Hands-On Artificial Intelligence for IoT

▶Book Description
There are many applications that use data science and analytics to gain insights from terabytes of data. These apps, however, do not address the challenge of continually discovering patterns for IoT data. In Hands-On Artificial Intelligence for IoT, we cover various aspects of artificial intelligence (AI) and its implementation to make your IoT solutions smarter.

This book starts by covering the process of gathering and preprocessing IoT data gathered from distributed sources. You will learn different AI techniques such as machine learning, deep learning, reinforcement learning, and natural language processing to build smart IoT systems. You will also leverage the power of AI to handle real-time data coming from wearable devices. As you progress through the book, techniques for building models that work with different kinds of data generated and consumed by IoT devices such as time series, images, and audio will be covered. Useful case studies on four major application areas of IoT solutions are a key focal point of this book. In the concluding chapters, you will leverage the power of widely used Python libraries, TensorFlow and Keras, to build different kinds of smart AI models.

By the end of this book, you will be able to build smart AI-powered IoT apps with confidence.

▶What You Will Learn
⦁ Apply different AI techniques including machine learning and deep learning using TensorFlow and Keras
⦁ Access and process data from various distributed sources
⦁ Perform supervised and unsupervised machine learning for IoT data
⦁ Implement distributed processing of IoT data over Apache Spark using the MLLib and H2O.ai platforms
⦁ Forecast time-series data using deep learning methods
⦁ Implementing AI from case studies in Personal IoT, Industrial IoT, and Smart Cities
⦁ Gain unique insights from data obtained from wearable devices and smart devices

▶Key Features
⦁ Leverage the power of Python libraries such as TensorFlow and Keras to work with real-time IoT data
⦁ Process IoT data and predict outcomes in real time to build smart IoT models
⦁ Cover practical case studies on industrial IoT, smart cities, and home automation

▶Who This Book Is For
The audience for this book is anyone who has a basic knowledge of developing IoT applications and Python and wants to make their IoT applications smarter by applying AI techniques. This audience may include the following people:

⦁ IoT practitioners who already know how to build IoT systems, but now they want to implement AI to make their IoT solution smart.
⦁ Data science practitioners who have been building analytics with IoT platforms, but now they want to transition from IoT analytics to IoT AI, thus making their IoT solutions smarter.
⦁ Software engineers who want to develop AI-based solutions for smart IoT devices.
⦁ Embedded system engineers looking to bring smartness and intelligence to their products.

▶What this book covers
⦁ Chapter 1, Principles and Foundations of IoT and AI, introduces the basic concepts IoT, AI, and data science. We end the chapter with an introduction to the tools and datasets we will be using in the book.
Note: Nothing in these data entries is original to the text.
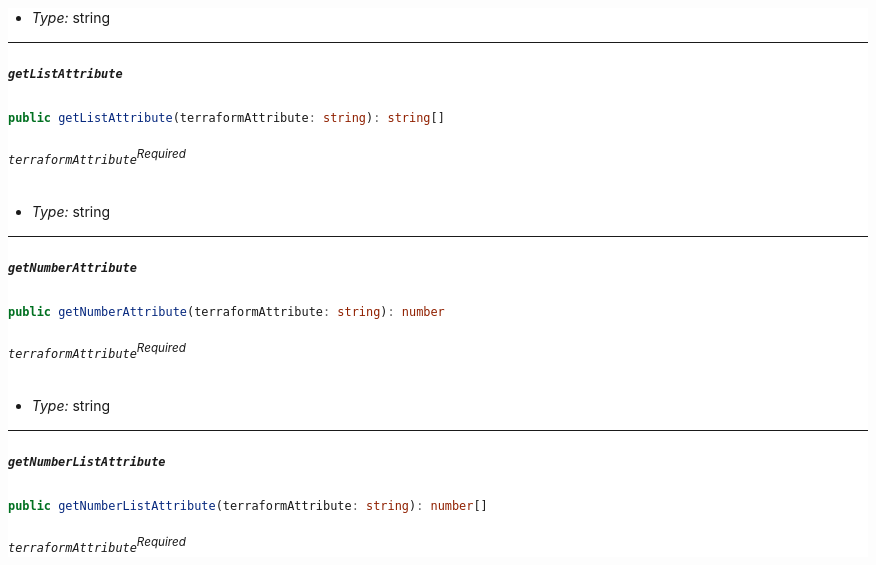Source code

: - *Type:* string

---

##### `getListAttribute` <a name="getListAttribute" id="rhizo-co-terraform-provider-oci.managementAgentManagementAgentInstallKey.ManagementAgentManagementAgentInstallKey.getListAttribute"></a>

```typescript
public getListAttribute(terraformAttribute: string): string[]
```

###### `terraformAttribute`<sup>Required</sup> <a name="terraformAttribute" id="rhizo-co-terraform-provider-oci.managementAgentManagementAgentInstallKey.ManagementAgentManagementAgentInstallKey.getListAttribute.parameter.terraformAttribute"></a>

- *Type:* string

---

##### `getNumberAttribute` <a name="getNumberAttribute" id="rhizo-co-terraform-provider-oci.managementAgentManagementAgentInstallKey.ManagementAgentManagementAgentInstallKey.getNumberAttribute"></a>

```typescript
public getNumberAttribute(terraformAttribute: string): number
```

###### `terraformAttribute`<sup>Required</sup> <a name="terraformAttribute" id="rhizo-co-terraform-provider-oci.managementAgentManagementAgentInstallKey.ManagementAgentManagementAgentInstallKey.getNumberAttribute.parameter.terraformAttribute"></a>

- *Type:* string

---

##### `getNumberListAttribute` <a name="getNumberListAttribute" id="rhizo-co-terraform-provider-oci.managementAgentManagementAgentInstallKey.ManagementAgentManagementAgentInstallKey.getNumberListAttribute"></a>

```typescript
public getNumberListAttribute(terraformAttribute: string): number[]
```

###### `terraformAttribute`<sup>Required</sup> <a name="terraformAttribute" id="rhizo-co-terraform-provider-oci.managementAgentManagementAgentInstallKey.ManagementAgentManagementAgentInstallKey.getNumberListAttribute.parameter.terraformAttribute"></a>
⦁ Chapter 2, Data Access and Distributed Processing for IoT, covers various methods of accessing data from various data sources, such as files, databases, distributed data stores, and streaming data.
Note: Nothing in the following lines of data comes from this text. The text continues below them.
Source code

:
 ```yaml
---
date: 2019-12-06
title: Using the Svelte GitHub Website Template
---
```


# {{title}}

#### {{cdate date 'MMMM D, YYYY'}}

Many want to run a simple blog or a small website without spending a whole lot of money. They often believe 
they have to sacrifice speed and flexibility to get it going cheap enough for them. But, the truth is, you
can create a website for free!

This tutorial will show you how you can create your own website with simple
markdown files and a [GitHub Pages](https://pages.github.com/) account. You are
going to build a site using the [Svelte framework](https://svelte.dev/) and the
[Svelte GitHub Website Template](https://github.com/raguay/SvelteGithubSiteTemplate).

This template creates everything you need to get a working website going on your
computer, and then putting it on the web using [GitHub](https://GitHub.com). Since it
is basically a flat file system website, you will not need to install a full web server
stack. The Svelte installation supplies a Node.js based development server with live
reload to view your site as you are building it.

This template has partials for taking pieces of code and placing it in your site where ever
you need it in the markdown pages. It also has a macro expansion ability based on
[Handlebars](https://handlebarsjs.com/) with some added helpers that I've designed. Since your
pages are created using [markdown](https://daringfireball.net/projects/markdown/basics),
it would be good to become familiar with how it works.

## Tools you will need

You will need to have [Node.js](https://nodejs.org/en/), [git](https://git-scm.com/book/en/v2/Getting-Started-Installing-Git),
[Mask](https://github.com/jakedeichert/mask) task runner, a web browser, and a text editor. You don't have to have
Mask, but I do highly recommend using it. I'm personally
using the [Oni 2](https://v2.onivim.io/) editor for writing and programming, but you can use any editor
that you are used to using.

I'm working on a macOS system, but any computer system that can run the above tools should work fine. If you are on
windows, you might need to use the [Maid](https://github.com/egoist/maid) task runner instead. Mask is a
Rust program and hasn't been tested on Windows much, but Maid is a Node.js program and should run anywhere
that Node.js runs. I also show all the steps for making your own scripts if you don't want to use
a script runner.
⦁ Chapter 3, Machine Learning for IoT, covers the various aspects of machine learning, such as supervised, unsupervised, and reinforcement learning for IoT. The chapter ends with tips and tricks to improve your models' performance.

⦁ Chapter 4, Deep Learning for IoT, explores the various aspects of deep learning, such as MLP, CNN, RNN, and autoencoders for IoT. It also introduces various frameworks for deep learning.

⦁ Chapter 5, Genetic Algorithms for IoT, discusses optimization and different evolutionary techniques employed for optimization with an emphasis on genetic algorithms.

⦁ Chapter 6, Reinforcement Learning for IoT, introduces the concepts of reinforcement learning, such as policy gradients and Q-networks. We cover how to implement deep Q networks using TensorFlow and learn some cool real-world problems where reinforcement learning can be applied.

⦁ Chapter 7, Generative Models for IoT, introduces the concepts of adversarial and generative learning. We cover how to implement GAN, DCGAN, and CycleGAN using TensorFlow, and also look at their real-life applications.

⦁ Chapter 8, Distributed AI for IoT, covers how to leverage machine learning in distributed mode for IoT applications.

⦁ Chapter 9, Personal and Home and IoT, goes over some exciting personal and home applications of IoT.

⦁ Chapter 10, AI for Industrial IoT, explains how to apply the concepts learned in this book to two case studies with industrial IoT data.

⦁ Chapter 11, AI for Smart Cities IoT, explains how to apply the concepts learned in this book to IoT data generated from smart cities.

⦁ Chapter 12, Combining It All Together, covers how to pre-process textual, image, video, and audio data before feeding it to models. It also introduces time series data.